The cedi depreciates against the Dollar everyday so people stopped quoting prices of anything which mattered (which is everything) in Dollars. Rent, School fees and even in some case medical bills. For a while one couldn't be sure what the official currency of Ghana was anymore. The dollar at is now Ȼ2.41 (Feb 14, 2014)

Can someone please explain to me how in one of the top Cocoa producing countries in the world the average person can't afford to buy chocolate or chocolate products? All the explanations I've heard so far make no sense to me. That's like telling me Bill Gates' kid can't afford a computer because Microsoft only make the Operating System but not the Hardware. Any justification makes no sense. But that is Ghana for you. Nothing makes an iota of sense so when oil was discovered in 'commercial' quantities and we were promised a better life by these politicians, I laughed.

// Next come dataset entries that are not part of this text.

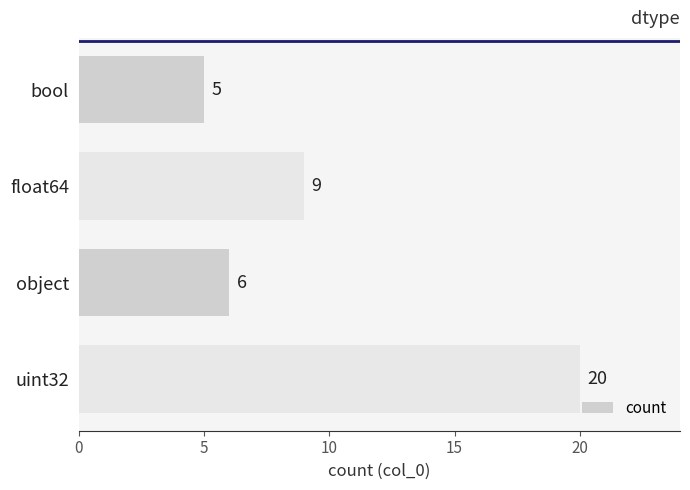

Is it true that the value at uint32 is 29?

False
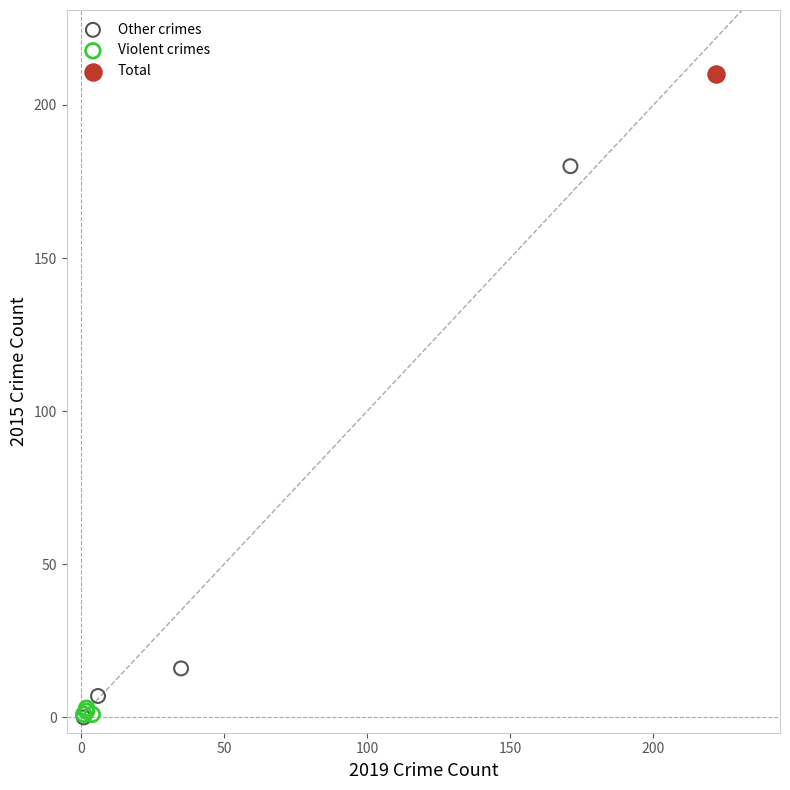

What are all the series names shown in the legend?

Other crimes, Violent crimes, Total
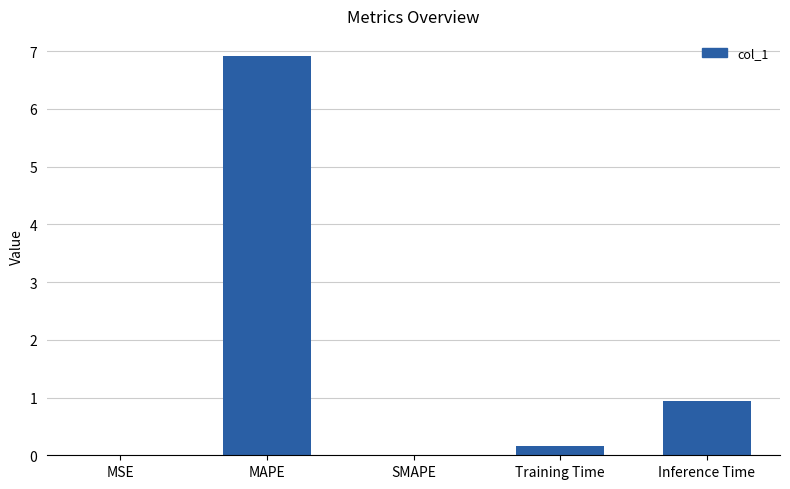

The chart shows a value of 0.2 at Training Time. True or false?

True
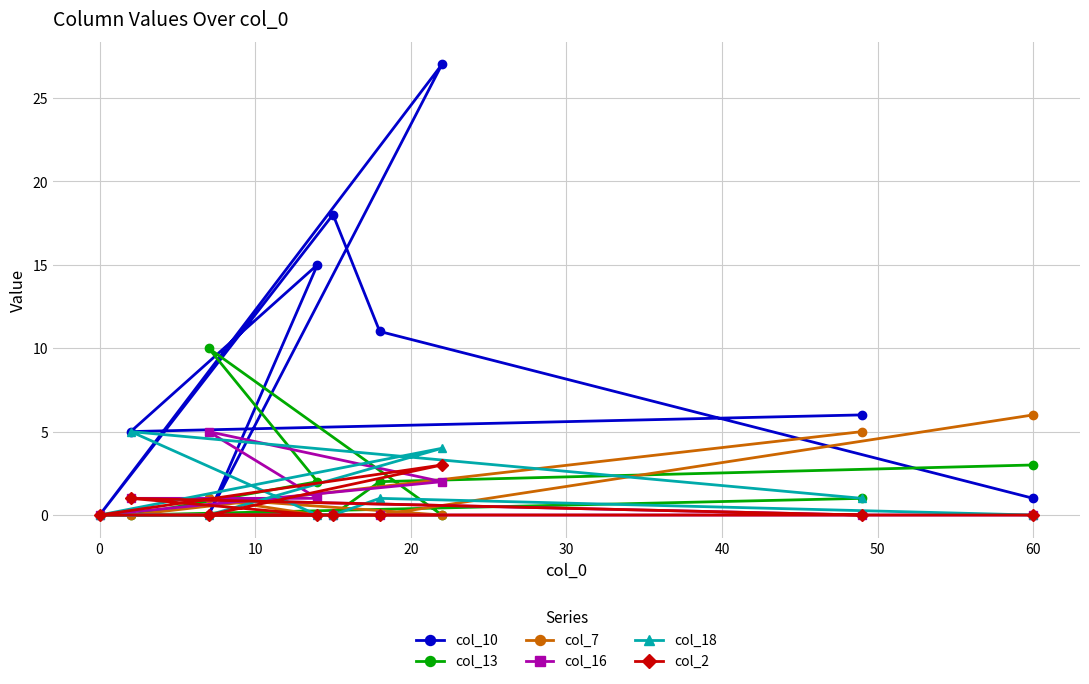

What is the maximum value shown in the chart?

27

With the economy shamelessly wallowing in filthy, people started looking answers everywhere. That it when things moved from frustrating to ridiculous. Ghanaians are a very religious and superstitious bunch so of cause, every problem should have a spiritual root.

The National Women’s Organizer of the Ruling NDC, Anita Desooso, went on radio and blamed the fall of the cedi on dwarfs, black magic andother malicious evil spirits. *Pause*; Yep, she actually said that. So the abysmal state of the economy wasn't due to the mismanagement of successive governments and most recently by her party the NDC? Seems Legit. Next, famous Nigerian Pastor asked Ghanaians to pray for the cedi because he foresaw a massive economicdown turn for Ghana. Wait, what?! It was going to get worse? Who could have predicted that? It is not as we knew that things were bad. Then Superstar Man-of-God Archibishop Duncan William made the news (once again) when he “commanded the cedi to rise”. Everyday a new Spiritual leader pops up with some expert advice or solution for the demise of the cedi. The cedi's plight is that bad. Most recently, one Pastor actually threatened to drag the ruling party (NDC) to court if the party fails to offer him the position of Spiritual and Special Advisor to the President. I couldn't make this up even if I tried.

We await the Lazarus moment of the cedi, it past the customary 3 days required for resurrection but with all these men of God praying, we remain optimistic.